Create a server
Diffusers’ pipelines can be used as an inference engine for a server. It supports concurrent and multithreaded requests to generate images that may be requested by multiple users at the same time.
This guide will show you how to use the StableDiffusion3Pipeline in a server, but feel free to use any pipeline you want.
Start by navigating to the examples/server
folder and installing all of the dependencies.
pip install . pip install -f requirements.txt
Launch the server with the following command.
python server.py
The server is accessed at http://localhost:8000. You can curl this model with the following command.

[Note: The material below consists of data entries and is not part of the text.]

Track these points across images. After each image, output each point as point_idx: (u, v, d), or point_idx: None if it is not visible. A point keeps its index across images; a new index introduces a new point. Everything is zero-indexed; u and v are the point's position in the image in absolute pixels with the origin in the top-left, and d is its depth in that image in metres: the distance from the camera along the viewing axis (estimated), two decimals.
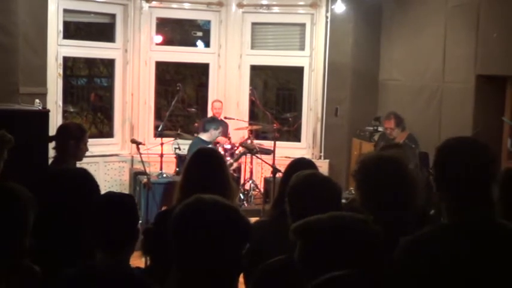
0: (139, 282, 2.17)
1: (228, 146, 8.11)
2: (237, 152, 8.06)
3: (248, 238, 2.02)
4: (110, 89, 9.43)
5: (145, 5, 8.93)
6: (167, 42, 9.85)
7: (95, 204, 2.39)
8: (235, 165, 7.87)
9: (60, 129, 4.42)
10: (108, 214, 2.34)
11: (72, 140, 4.16)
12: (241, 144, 8.01)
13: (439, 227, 2.20)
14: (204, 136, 7.60)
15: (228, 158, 7.74)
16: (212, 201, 2.01)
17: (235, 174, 7.71)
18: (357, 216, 2.01)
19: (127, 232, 2.35)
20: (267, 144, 8.43)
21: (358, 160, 2.73)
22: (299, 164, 3.26)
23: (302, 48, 9.29)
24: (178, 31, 10.64)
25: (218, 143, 8.09)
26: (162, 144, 7.80)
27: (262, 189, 8.40)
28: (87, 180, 2.72)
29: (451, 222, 2.13)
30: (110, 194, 2.47)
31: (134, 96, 8.98)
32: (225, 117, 8.59)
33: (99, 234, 2.31)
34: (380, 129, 8.22)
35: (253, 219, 3.30)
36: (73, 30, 9.94)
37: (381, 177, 2.57)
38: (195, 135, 8.32)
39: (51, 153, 4.97)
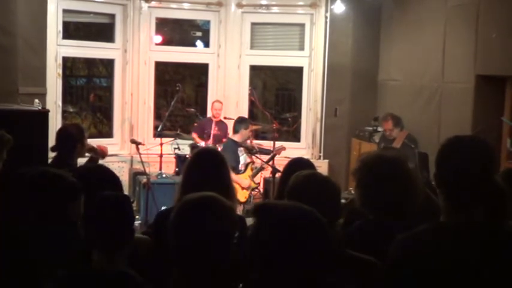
0: (134, 282, 2.17)
1: None
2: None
3: (233, 232, 2.06)
4: (110, 89, 9.43)
5: (145, 5, 8.93)
6: (166, 42, 9.84)
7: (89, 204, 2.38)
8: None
9: (63, 134, 4.46)
10: (103, 214, 2.33)
11: (79, 143, 4.34)
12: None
13: (435, 226, 2.20)
14: (235, 137, 7.44)
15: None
16: (200, 200, 2.08)
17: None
18: (318, 215, 1.97)
19: (122, 232, 2.35)
20: (267, 144, 8.42)
21: (358, 159, 2.73)
22: (297, 164, 3.27)
23: (301, 48, 9.29)
24: (177, 31, 10.64)
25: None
26: (161, 144, 7.80)
27: (261, 189, 8.39)
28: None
29: (448, 221, 2.13)
30: (105, 194, 2.46)
31: (134, 96, 8.98)
32: (225, 118, 8.58)
33: (95, 234, 2.30)
34: (379, 129, 8.23)
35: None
36: (72, 30, 9.93)
37: (381, 177, 2.57)
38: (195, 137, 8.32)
39: (51, 153, 4.98)
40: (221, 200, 2.11)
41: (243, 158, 7.40)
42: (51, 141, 4.90)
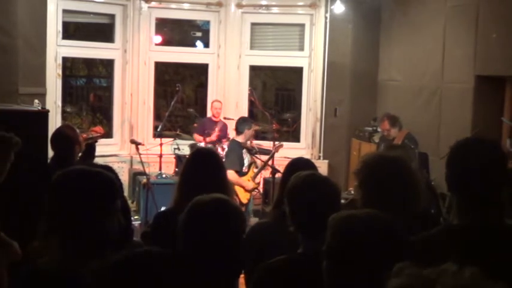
0: None
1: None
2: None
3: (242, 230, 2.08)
4: (109, 89, 9.43)
5: (145, 6, 8.93)
6: (166, 42, 9.85)
7: None
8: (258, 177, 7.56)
9: (60, 138, 4.48)
10: None
11: (77, 144, 4.40)
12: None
13: (448, 228, 2.20)
14: (239, 138, 7.16)
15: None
16: (210, 201, 2.10)
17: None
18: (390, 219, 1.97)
19: (121, 232, 2.36)
20: (266, 144, 8.42)
21: (360, 159, 2.72)
22: (298, 164, 3.26)
23: (301, 48, 9.29)
24: (177, 31, 10.65)
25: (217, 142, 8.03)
26: (161, 144, 7.79)
27: (261, 190, 8.39)
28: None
29: (460, 223, 2.13)
30: None
31: (133, 97, 8.98)
32: (225, 118, 8.59)
33: None
34: (379, 129, 8.23)
35: (253, 220, 3.32)
36: (72, 30, 9.95)
37: (384, 177, 2.57)
38: (193, 137, 8.31)
39: (51, 153, 4.98)
40: (231, 201, 2.15)
41: (247, 160, 7.36)
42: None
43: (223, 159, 7.37)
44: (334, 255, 1.86)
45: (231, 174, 7.11)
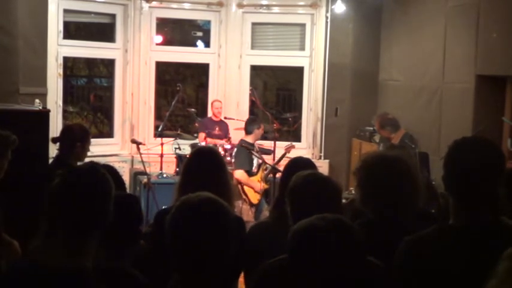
0: (138, 282, 2.18)
1: (228, 146, 8.11)
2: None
3: (237, 234, 2.08)
4: (110, 89, 9.43)
5: (146, 5, 8.93)
6: (167, 42, 9.85)
7: None
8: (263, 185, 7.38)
9: (66, 131, 4.53)
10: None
11: (79, 142, 4.35)
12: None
13: (443, 228, 2.19)
14: (248, 138, 7.27)
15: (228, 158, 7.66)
16: (198, 201, 2.07)
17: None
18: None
19: (129, 232, 2.36)
20: (267, 144, 8.42)
21: (360, 158, 2.72)
22: (297, 164, 3.26)
23: (302, 48, 9.29)
24: (178, 31, 10.65)
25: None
26: (162, 144, 7.80)
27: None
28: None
29: (456, 223, 2.12)
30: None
31: (134, 96, 8.98)
32: (225, 117, 8.59)
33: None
34: None
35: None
36: (73, 30, 9.95)
37: (383, 176, 2.57)
38: (193, 136, 8.31)
39: (51, 153, 4.99)
40: (217, 200, 2.11)
41: (256, 160, 7.34)
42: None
43: (233, 160, 7.41)
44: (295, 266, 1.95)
45: (240, 174, 7.13)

curl -X POST -H "Content-Type: application/json" --data '{"model": "something", "prompt": "a kitten in front of a fireplace"}' http://localhost:8000/v1/images/generations
If you need to upgrade some dependencies, you can use either pip-tools or uv. For example, upgrade the dependencies with uv
using the following command.
uv pip compile requirements.in -o requirements.txt
The server is built with FastAPI. The endpoint for v1/images/generations
is shown below.
@app.post("/v1/images/generations")
async def generate_image(image_input: TextToImageInput):
try:
loop = asyncio.get_event_loop()
scheduler = shared_pipeline.pipeline.scheduler.from_config(shared_pipeline.pipeline.scheduler.config)
pipeline = StableDiffusion3Pipeline.from_pipe(shared_pipeline.pipeline, scheduler=scheduler)
generator = torch.Generator(device="cuda")
generator.manual_seed(random.randint(0, 10000000))
output = await loop.run_in_executor(None, lambda: pipeline(image_input.prompt, generator = generator))
logger.info(f"output: {output}")
image_url = save_image(output.images[0])
return {"data": [{"url": image_url}]}
except Exception as e:
if isinstance(e, HTTPException):
raise e
elif hasattr(e, 'message'):
raise HTTPException(status_code=500, detail=e.message + traceback.format_exc())
raise HTTPException(status_code=500, detail=str(e) + traceback.format_exc())
The generate_image
function is defined as asynchronous with the async keyword so that FastAPI knows that whatever is happening in this function won’t necessarily return a result right away. Once it hits some point in the function that it needs to await some other Task, the main thread goes back to answering other HTTP requests. This is shown in the code below with the await keyword.
output = await loop.run_in_executor(None, lambda: pipeline(image_input.prompt, generator = generator))
At this point, the execution of the pipeline function is placed onto a new thread, and the main thread performs other things until a result is returned from the pipeline
.
Another important aspect of this implementation is creating a pipeline
from shared_pipeline
. The goal behind this is to avoid loading the underlying model more than once onto the GPU while still allowing for each new request that is running on a separate thread to have its own generator and scheduler. The scheduler, in particular, is not thread-safe, and it will cause errors like: IndexError: index 21 is out of bounds for dimension 0 with size 21
if you try to use the same scheduler across multiple threads.